### Data extract

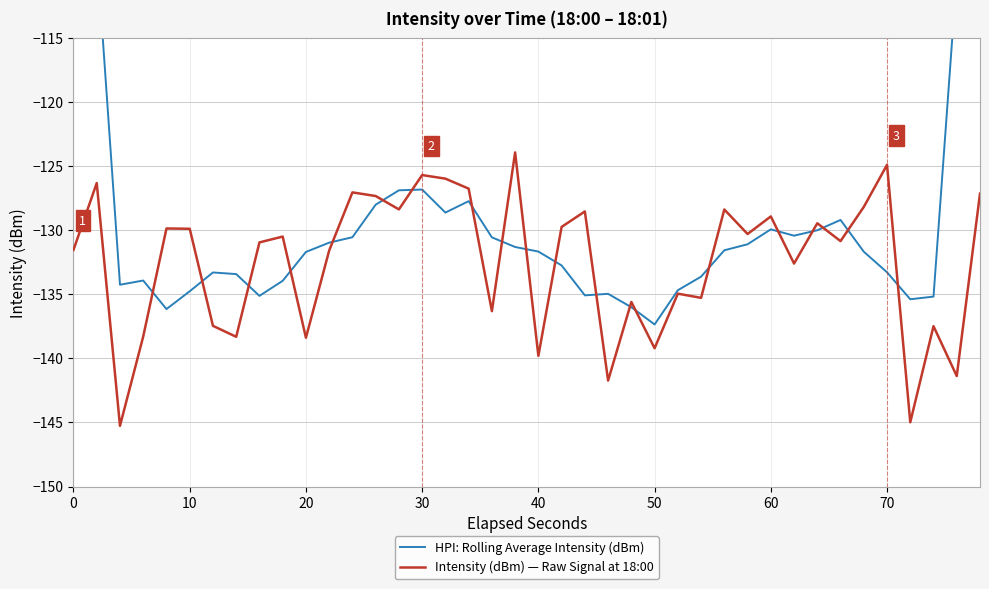

Is it true that Intensity (dBm) — Raw Signal at 18:00 equals -37.5 at 70?

False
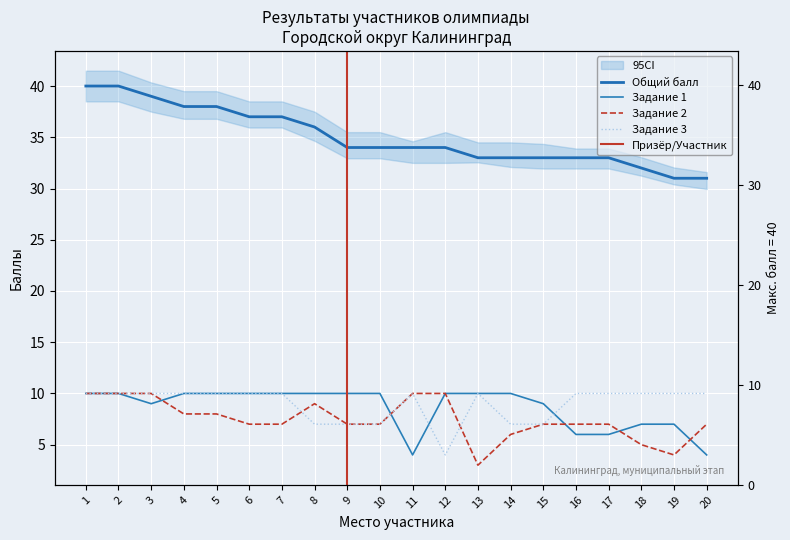

How many categories are shown in the chart?

20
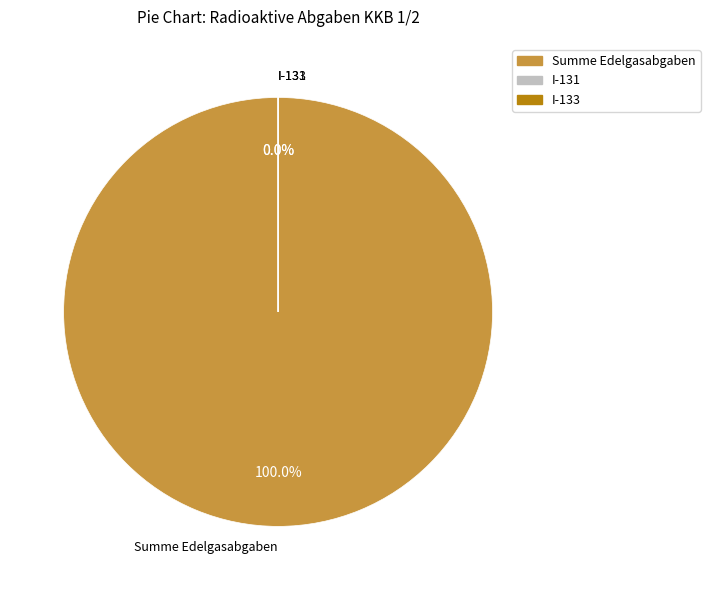

To the nearest percent, what is the difference between the largest and smallest slice percentages?

100%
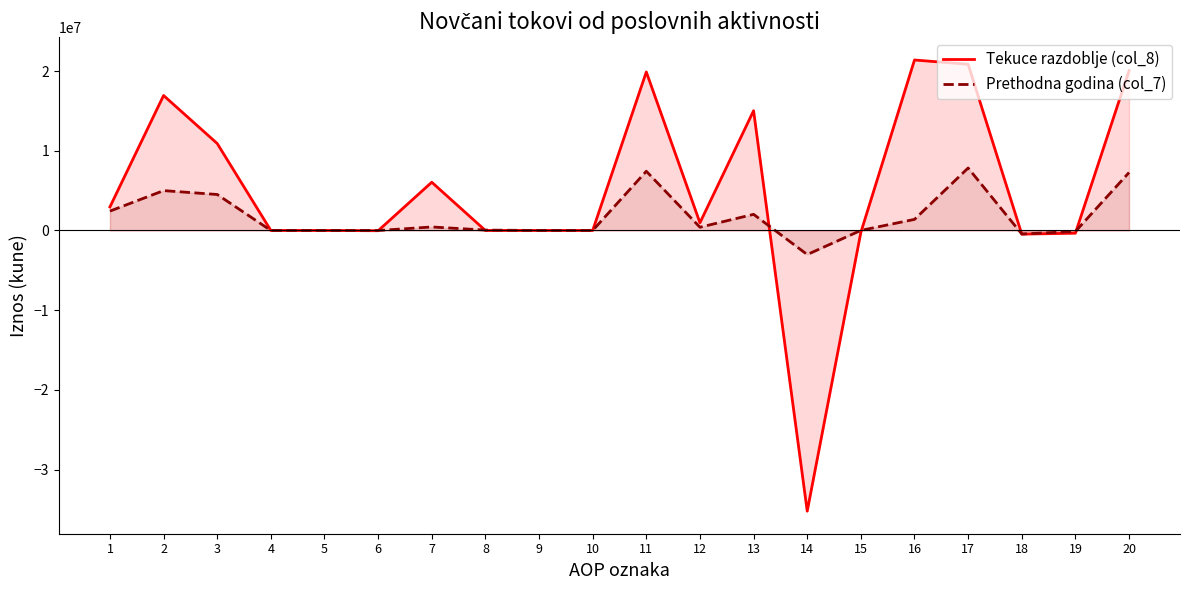

At which label does Tekuce razdoblje (col_8) reach its peak?

16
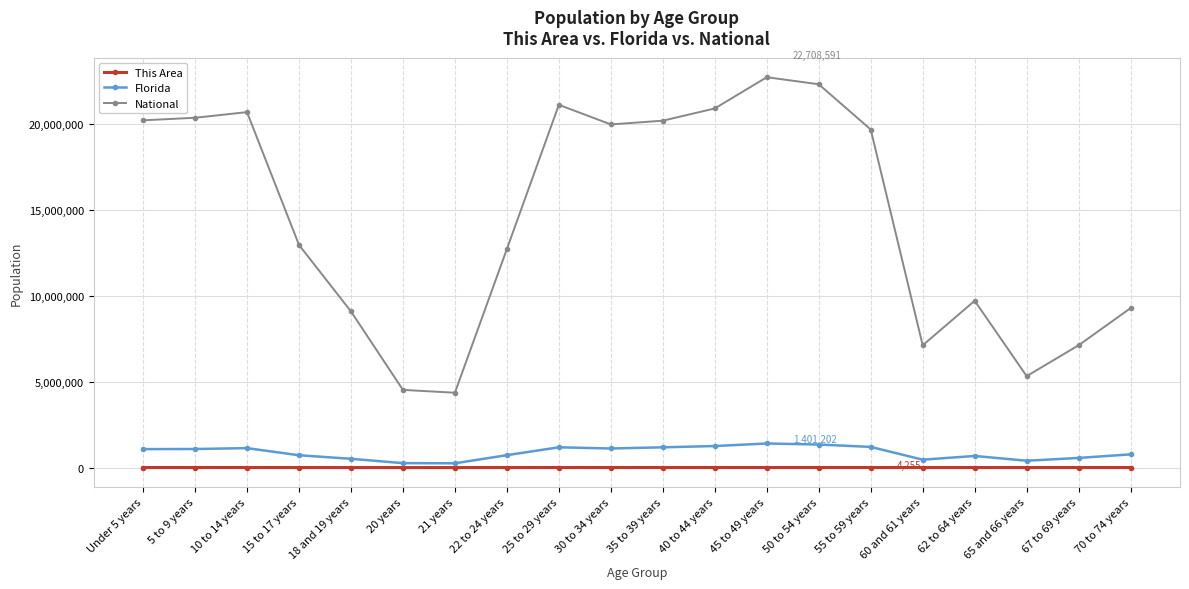

Which series has the largest range (max minus min)?

National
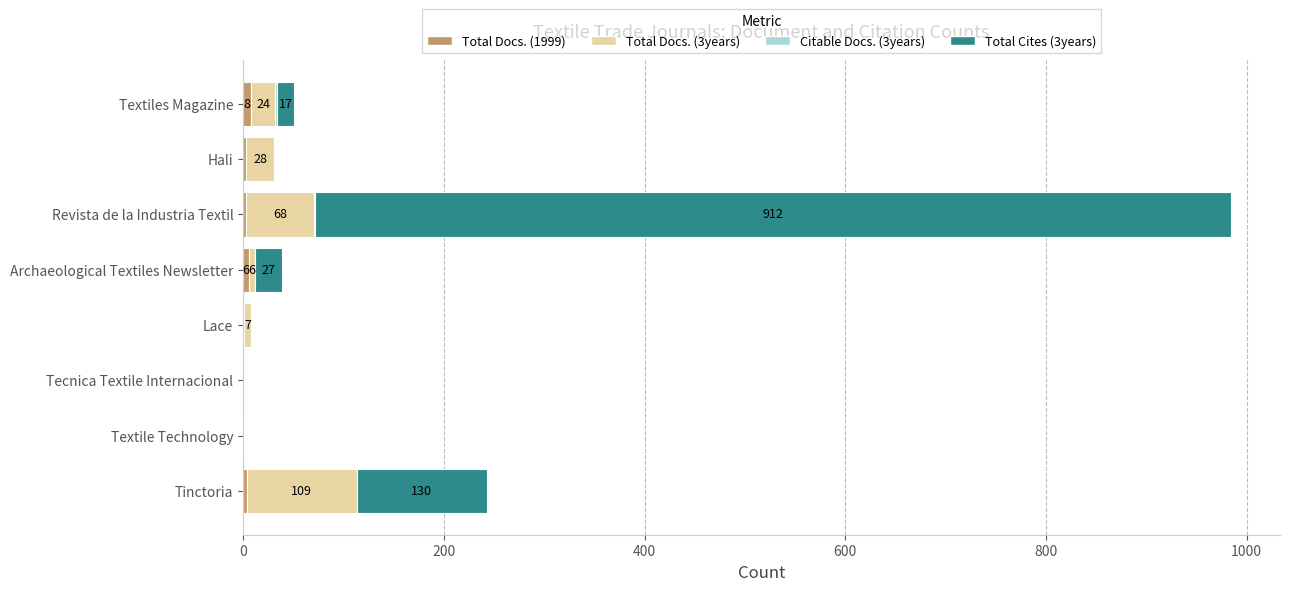

At which category is the sum across all series the highest?

Revista de la Industria Textil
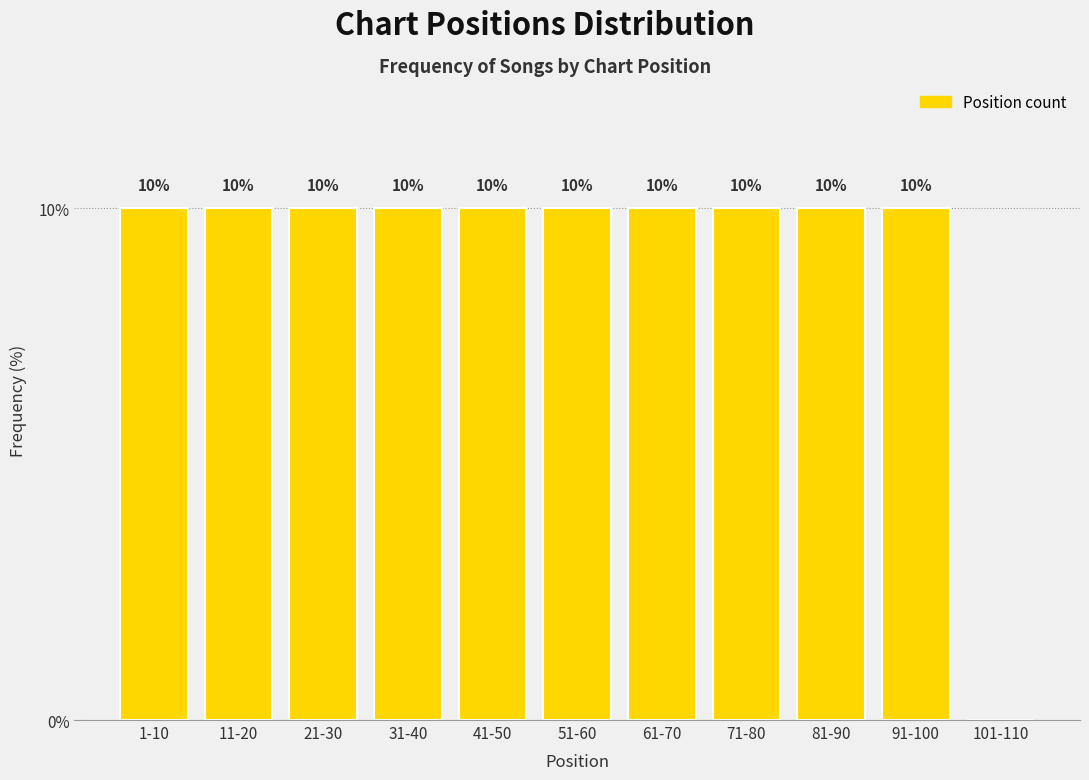

Reading left to right, transcribe all the data shown in this chart.

1-10=10	11-20=10	21-30=10	31-40=10	41-50=10	51-60=10	61-70=10	71-80=10	81-90=10	91-100=10	101-110=0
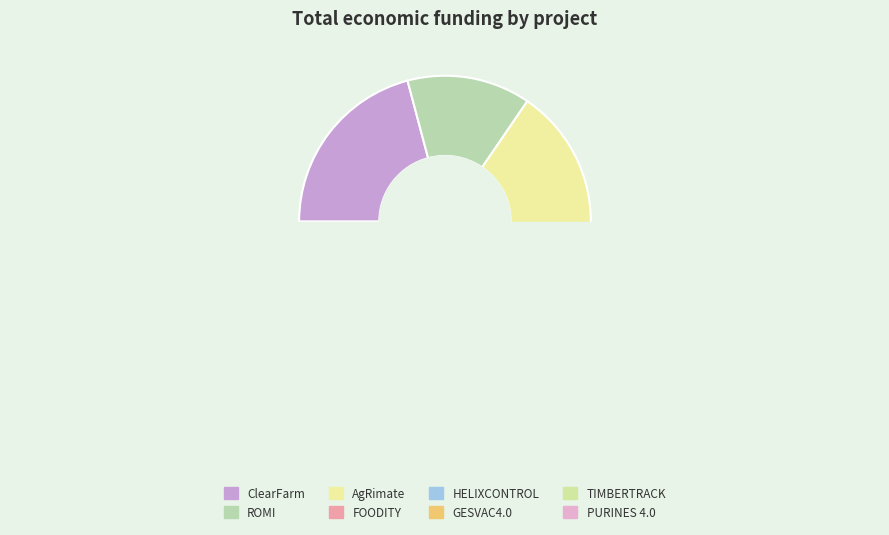

Does PURINES 4.0 account for over 50% of the chart?

No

######

## What to work on
Can you print all of the records above again, word for word, without the pictures?

## Expected output
Is it true that Intensity (dBm) — Raw Signal at 18:00 equals -37.5 at 70?

False

How many categories are shown in the chart?

20

To the nearest percent, what is the difference between the largest and smallest slice percentages?

100%

At which label does Tekuce razdoblje (col_8) reach its peak?

16

Which series has the largest range (max minus min)?

National

At which category is the sum across all series the highest?

Revista de la Industria Textil

Reading left to right, transcribe all the data shown in this chart.

1-10=10	11-20=10	21-30=10	31-40=10	41-50=10	51-60=10	61-70=10	71-80=10	81-90=10	91-100=10	101-110=0

Does PURINES 4.0 account for over 50% of the chart?

No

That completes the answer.